* [Text provided]
No recipe this week, or last week either…I can’t commit to cooking these days. Instead, I thought I’d share the vitamins I take everyday, as I’ve been asked this question before a few times in the past. Every morning, I use MyKind Organic’s B-12 spray and I take one chewable vitamin D3. That’s it. I’m convinced every other vitamin I need comes from the veggies and nuts that I eat. Maybe some day I’ll be convinced otherwise. 

So, here’s the real vitamin: slow, thoughtful, belly breathing. 

I mentioned a few weeks back that I finally was able to study with Donna Farhi this year. This training was several years in the making, as I can normally only commit to one expensive training a year. So in June 2020, I was supposed to study with Donna in Albuquerque for a week. And then Corona came, and said training went virtual. 

So I missed the chance to be with her in person. She’s a beautiful, gentle soul, and I can only imagine how great it would have been to share breath with her. However, in hindsight, the virtual training was equally fab. 

Discovering Breathwork

Donna’s 1996 The Breathing Book is most definitely the yoga book I have picked up the most. There’s no doubt in my mind that slow, restful breathing places me in a better mood, with less tension throughout my entire body. I have practiced so many of her lessons in this book that, the second I get on my mat, many of them immediately kick in. It was this book that made me want to study with her so strongly, and this book that has greatly affected my yoga teaching.

* [Excerpted data]
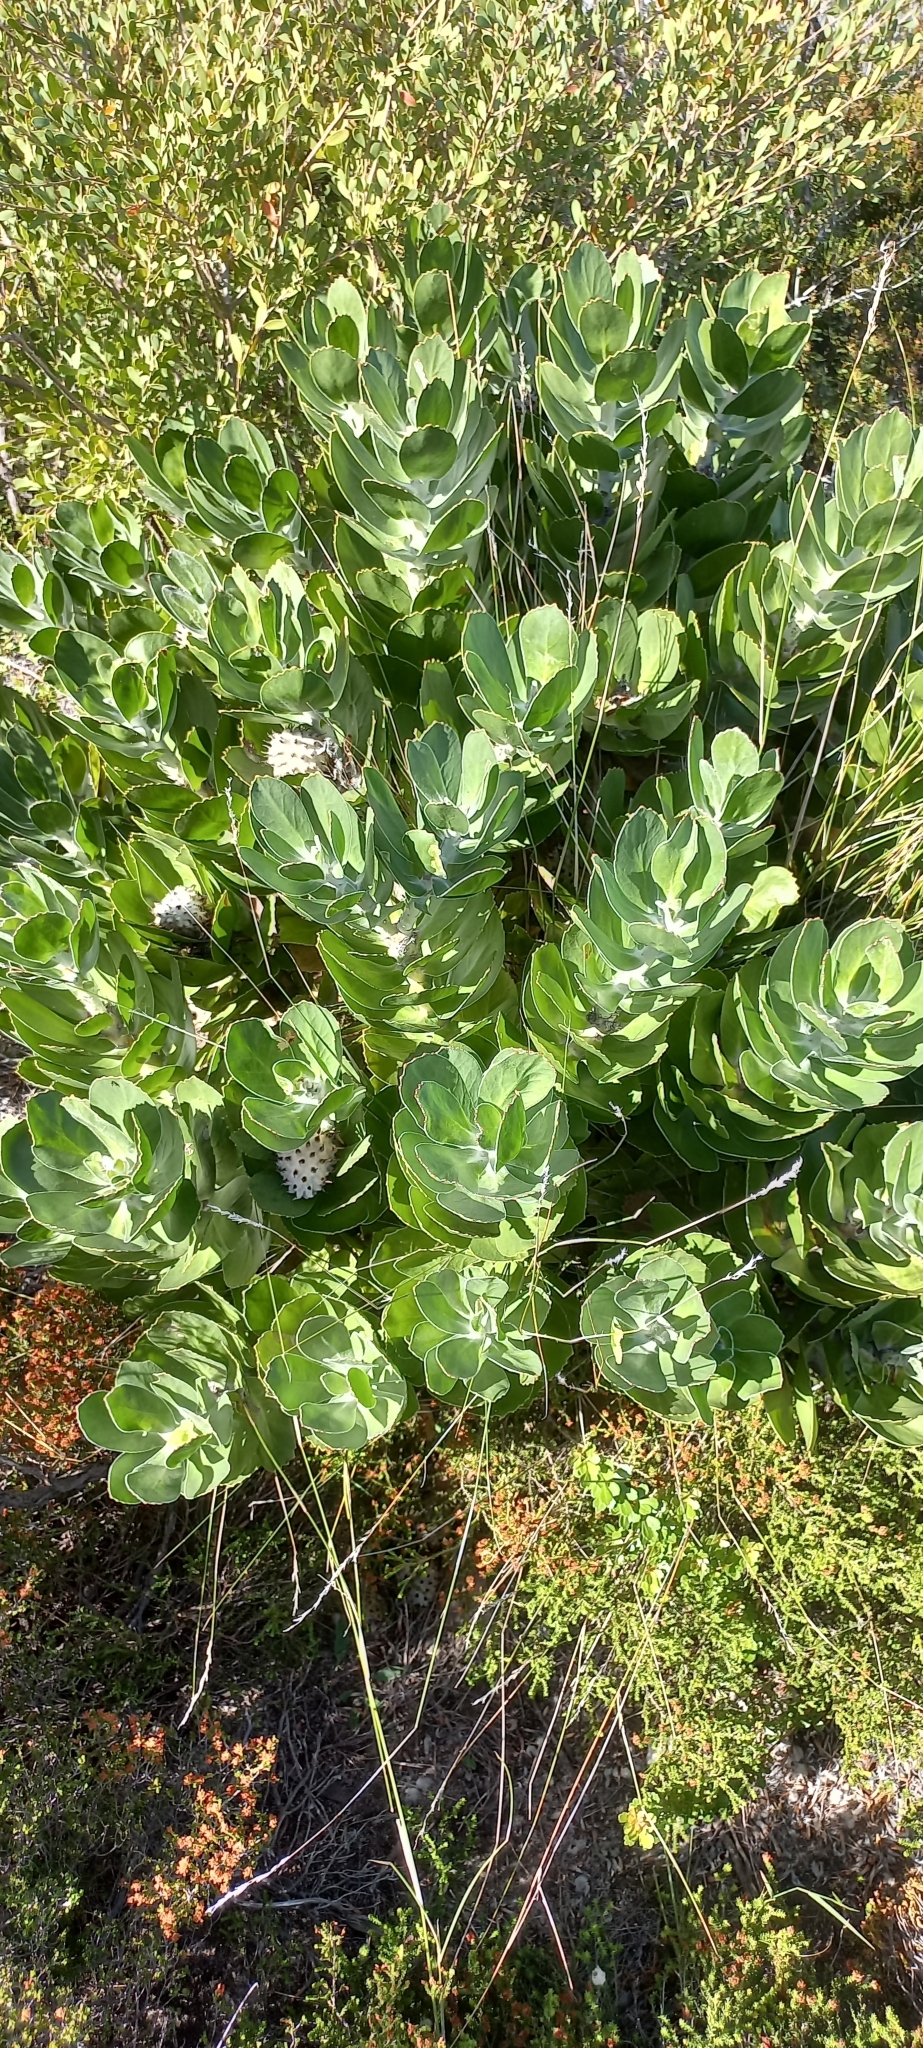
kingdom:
==
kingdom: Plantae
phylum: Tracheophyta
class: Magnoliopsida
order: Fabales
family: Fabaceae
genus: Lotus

* [Exercise set]
**1)** In the blog post about breathing, rewrite the paragraph that begins "I mentioned a few weeks back" in two or three shorter sentences, keeping its main facts.
**2)** According to the blog post about breathing, in what year did Donna Farhi's The Breathing Book come out?
**3)** Decide whether each statement agrees with the blog post about breathing, and answer yes or no with the words from the post that settle it.
(a) The writer takes one chewable vitamin D3 each morning.
(b) The writer studied with Donna Farhi in person in Albuquerque.
(c) The Breathing Book is the yoga book the writer has picked up more than any other.

* [Answer list]
**1)** This year the writer finally studied with Donna Farhi. The training took several years to reach because the writer can usually commit to only one expensive training a year. The planned week in Albuquerque in June 2020 became a virtual training when Corona came.

**2)** 1996.

**3)**
(a) Yes: "Every morning, I use MyKind Organic’s B-12 spray and I take one chewable vitamin D3."
(b) No: "So I missed the chance to be with her in person."
(c) Yes: "Donna’s 1996 The Breathing Book is most definitely the yoga book I have picked up the most."